When my partner became pregnant you could say she'd been double-whammied by the job market. As a freelancer on a fixed term contract covering someone else on maternity leave, she had no right to such leave herself. So no job to go back to; stay-at-home mum it was. We were so happy with the pregnancy that we saw this as a minor hurdle to be overcome.

Reality

Fast forward two years and my partner has finally returned to full-time work. At a stroke we have doubled our income and then some (it's with a strange kind of pride that I tell you she earns a bit more than me). And while this gain is somewhat offset by the stratospheric costs of childcare, we are undoubtedly much better off financially.

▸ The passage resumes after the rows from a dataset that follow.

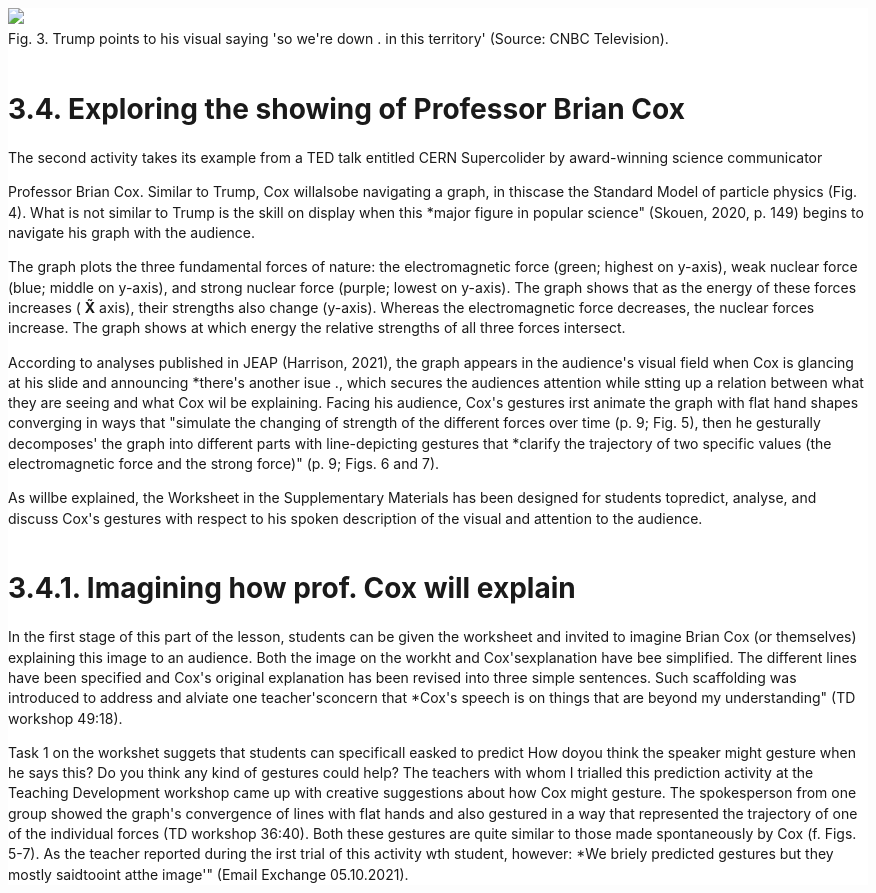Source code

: ![](img/63592d2d5123c89b6cb21813b608ad629dcf40e66aacfda4438387306901eeb3.jpg)  
Fig. 3. Trump points to his visual saying 'so we're down . in this territory' (Source: CNBC Television).

# 3.4. Exploring the showing of Professor Brian Cox

The second activity takes its example from a TED talk entitled CERN Supercolider by award-winning science communicator

Professor Brian Cox. Similar to Trump, Cox willalsobe navigating a graph, in thiscase the Standard Model of particle physics (Fig. 4). What is not similar to Trump is the skill on display when this \*major figure in popular science" (Skouen, 2020, p. 149) begins to navigate his graph with the audience.

The graph plots the three fundamental forces of nature: the electromagnetic force (green; highest on y-axis), weak nuclear force (blue; middle on y-axis), and strong nuclear force (purple; lowest on y-axis). The graph shows that as the energy of these forces increases ( $\mathbf { \widetilde { X } }$ axis), their strengths also change (y-axis). Whereas the electromagnetic force decreases, the nuclear forces increase. The graph shows at which energy the relative strengths of all three forces intersect.

According to analyses published in JEAP (Harrison, 2021), the graph appears in the audience's visual field when Cox is glancing at his slide and announcing \*there's another isue ., which secures the audiences attention while stting up a relation between what they are seeing and what Cox wil be explaining. Facing his audience, Cox's gestures irst animate the graph with flat hand shapes converging in ways that "simulate the changing of strength of the different forces over time (p. 9; Fig. 5), then he gesturally decomposes' the graph into different parts with line-depicting gestures that \*clarify the trajectory of two specific values (the electromagnetic force and the strong force)" (p. 9; Figs. 6 and 7).

As willbe explained, the Worksheet in the Supplementary Materials has been designed for students topredict, analyse, and discuss Cox's gestures with respect to his spoken description of the visual and attention to the audience.

# 3.4.1. Imagining how prof. Cox will explain

In the first stage of this part of the lesson, students can be given the worksheet and invited to imagine Brian Cox (or themselves) explaining this image to an audience. Both the image on the workht and Cox'sexplanation have bee simplified. The different lines have been specified and Cox's original explanation has been revised into three simple sentences. Such scaffolding was introduced to address and alviate one teacher'sconcern that \*Cox's speech is on things that are beyond my understanding" (TD workshop 49:18).

Task 1 on the workshet suggets that students can specificall easked to predict How doyou think the speaker might gesture when he says this? Do you think any kind of gestures could help? The teachers with whom I trialled this prediction activity at the Teaching Development workshop came up with creative suggestions about how Cox might gesture. The spokesperson from one group showed the graph's convergence of lines with flat hands and also gestured in a way that represented the trajectory of one of the individual forces (TD workshop 36:40). Both these gestures are quite similar to those made spontaneously by Cox (f. Figs. 5-7). As the teacher reported during the irst trial of this activity wth student, however: \*We briely predicted gestures but they mostly saidtooint atthe image'" (Email Exchange 05.10.2021).
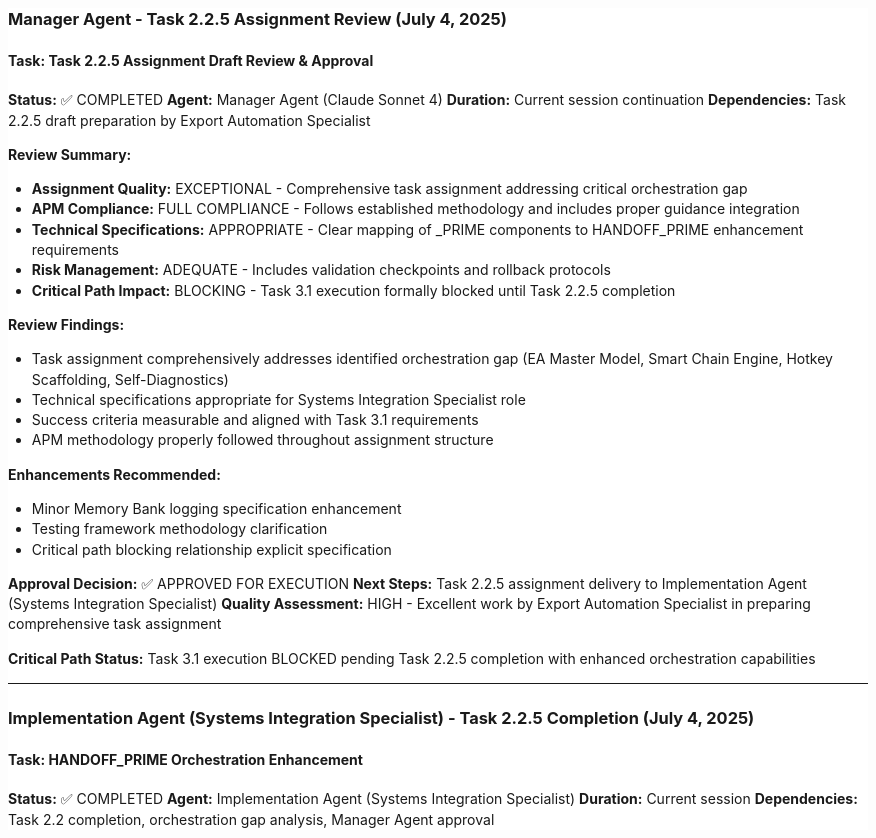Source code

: 
### Manager Agent - Task 2.2.5 Assignment Review (July 4, 2025)

#### **Task:** Task 2.2.5 Assignment Draft Review & Approval
**Status:** ✅ COMPLETED
**Agent:** Manager Agent (Claude Sonnet 4)
**Duration:** Current session continuation
**Dependencies:** Task 2.2.5 draft preparation by Export Automation Specialist

**Review Summary:**
- **Assignment Quality:** EXCEPTIONAL - Comprehensive task assignment addressing critical orchestration gap
- **APM Compliance:** FULL COMPLIANCE - Follows established methodology and includes proper guidance integration
- **Technical Specifications:** APPROPRIATE - Clear mapping of _PRIME components to HANDOFF_PRIME enhancement requirements
- **Risk Management:** ADEQUATE - Includes validation checkpoints and rollback protocols
- **Critical Path Impact:** BLOCKING - Task 3.1 execution formally blocked until Task 2.2.5 completion

**Review Findings:**
- Task assignment comprehensively addresses identified orchestration gap (EA Master Model, Smart Chain Engine, Hotkey Scaffolding, Self-Diagnostics)
- Technical specifications appropriate for Systems Integration Specialist role
- Success criteria measurable and aligned with Task 3.1 requirements
- APM methodology properly followed throughout assignment structure

**Enhancements Recommended:**
- Minor Memory Bank logging specification enhancement
- Testing framework methodology clarification
- Critical path blocking relationship explicit specification

**Approval Decision:** ✅ APPROVED FOR EXECUTION
**Next Steps:** Task 2.2.5 assignment delivery to Implementation Agent (Systems Integration Specialist)
**Quality Assessment:** HIGH - Excellent work by Export Automation Specialist in preparing comprehensive task assignment

**Critical Path Status:** Task 3.1 execution BLOCKED pending Task 2.2.5 completion with enhanced orchestration capabilities

---

### Implementation Agent (Systems Integration Specialist) - Task 2.2.5 Completion (July 4, 2025)

#### **Task:** HANDOFF_PRIME Orchestration Enhancement
**Status:** ✅ COMPLETED
**Agent:** Implementation Agent (Systems Integration Specialist)
**Duration:** Current session
**Dependencies:** Task 2.2 completion, orchestration gap analysis, Manager Agent approval
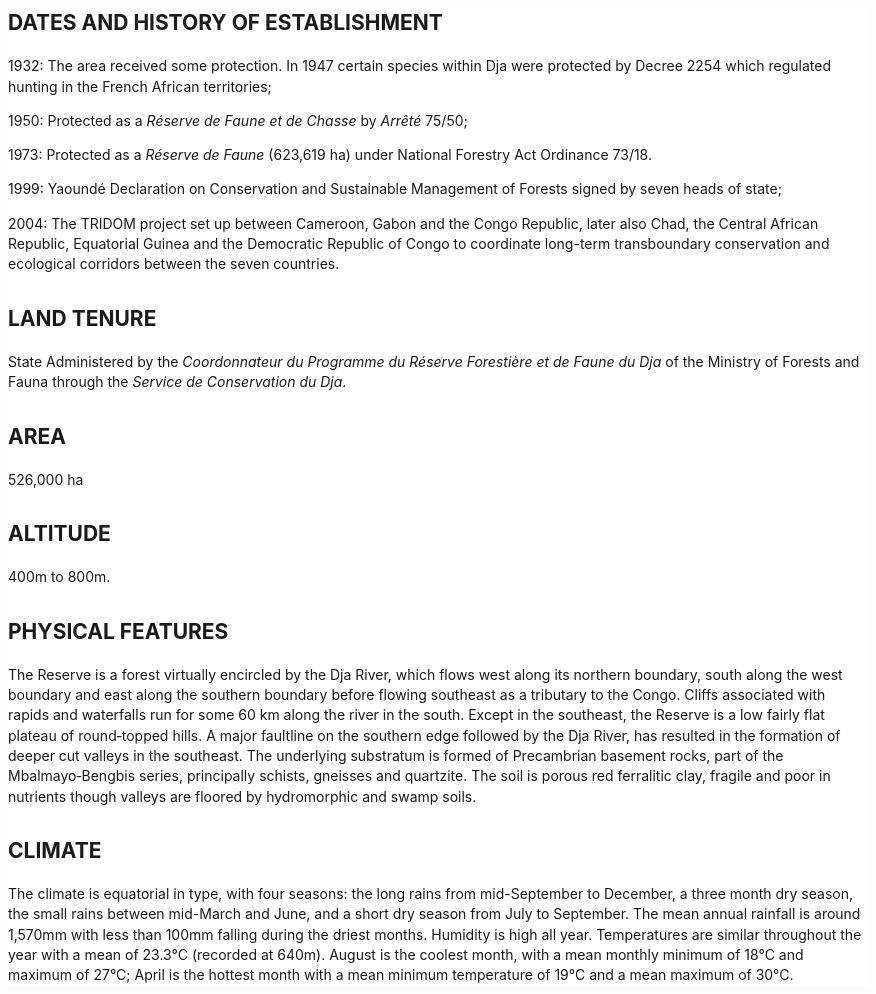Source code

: DATES AND HISTORY OF ESTABLISHMENT
----------------------------------

1932: The area received some protection. In 1947 certain species within Dja were protected by Decree 2254 which regulated hunting in the French African territories;

1950: Protected as a *Réserve de Faune et de Chasse* by *Arrêté* 75/50;

1973: Protected as a *Réserve de Faune* (623,619 ha) under National Forestry Act Ordinance 73/18.

1999: Yaoundé Declaration on Conservation and Sustainable Management of Forests signed by seven heads of state;

2004: The TRIDOM project set up between Cameroon, Gabon and the Congo Republic, later also Chad, the Central African Republic, Equatorial Guinea and the Democratic Republic of Congo to coordinate long-term transboundary conservation and ecological corridors between the seven countries.

LAND TENURE
-----------

State Administered by the *Coordonnateur du Programme du Réserve Forestière et de Faune du Dja* of the Ministry of Forests and Fauna through the *Service de Conservation du Dja*.

AREA 
-----

526,000 ha

ALTITUDE
--------

400m to 800m.

PHYSICAL FEATURES
-----------------

The Reserve is a forest virtually encircled by the Dja River, which flows west along its northern boundary, south along the west boundary and east along the southern boundary before flowing southeast as a tributary to the Congo. Cliffs associated with rapids and waterfalls run for some 60 km along the river in the south. Except in the southeast, the Reserve is a low fairly flat plateau of round‑topped hills. A major faultline on the southern edge followed by the Dja River, has resulted in the formation of deeper cut valleys in the southeast. The underlying substratum is formed of Precambrian basement rocks, part of the Mbalmayo‑Bengbis series, principally schists, gneisses and quartzite. The soil is porous red ferralitic clay, fragile and poor in nutrients though valleys are floored by hydromorphic and swamp soils.

CLIMATE 
--------

The climate is equatorial in type, with four seasons: the long rains from mid-September to December, a three month dry season, the small rains between mid-March and June, and a short dry season from July to September. The mean annual rainfall is around 1,570mm with less than 100mm falling during the driest months. Humidity is high all year. Temperatures are similar throughout the year with a mean of 23.3°C (recorded at 640m). August is the coolest month, with a mean monthly minimum of 18°C and maximum of 27°C; April is the hottest month with a mean minimum temperature of 19°C and a mean maximum of 30°C.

It goes without saying that I'm hugely pleased for my partner. She's always had bags of confidence but you can see in her bearing and other body language the positive effect that winning this new role has had on her self esteem.

As for me, I've fully signed up to the new status quo; the new gender politics; the new joint enterprise. So everyone's a winner, right? Wrong.

The painful truth is that life in this brave new world - we're both breadwinners now; we're both homemakers now - has bought into plain and ugly reality my own deficiencies. Deficiencies I wasn't even aware I possessed.

Juggling act

When it comes to getting my daughter to and from nursery; to getting her fed; bathed; dressed; undressed; asleep; awake; and everything else in between; it's like watching a game of mixed doubles in tennis where one team mate is clearly carrying the other... and I am not the former. Ok, my partner has had a great deal more experience doing all this but I'm hardly new to the game either.

And what of work? As her star rises, mine fades. I've belatedly realised that I'm not quite as efficient as I've always imagined myself to be. Leaving the office at dead on five in order to collect my daughter from nursery each and every day has deprived of me a crucial weapon in my armoury: time. And my performance has dipped as a result. The journey from hero to zero (perhaps not quite that bad but you get my point) has been a difficult one.

Adaptation

So I'm learning to adapt to my changing roles at home and work. For example, I work far better at a desk using a 'proper' keyboard - but I'm adjusting to using the laptop at home, once my daughter is safely asleep and the various other mundane yet essential homely chores have been completed.

I strongly suspect I'm not the only man struggling to adapt. But I'm keeping the faith - I'll adapt because I have to, because my family needs me to. After all, if my partner can successfully assume both roles then surely so can I?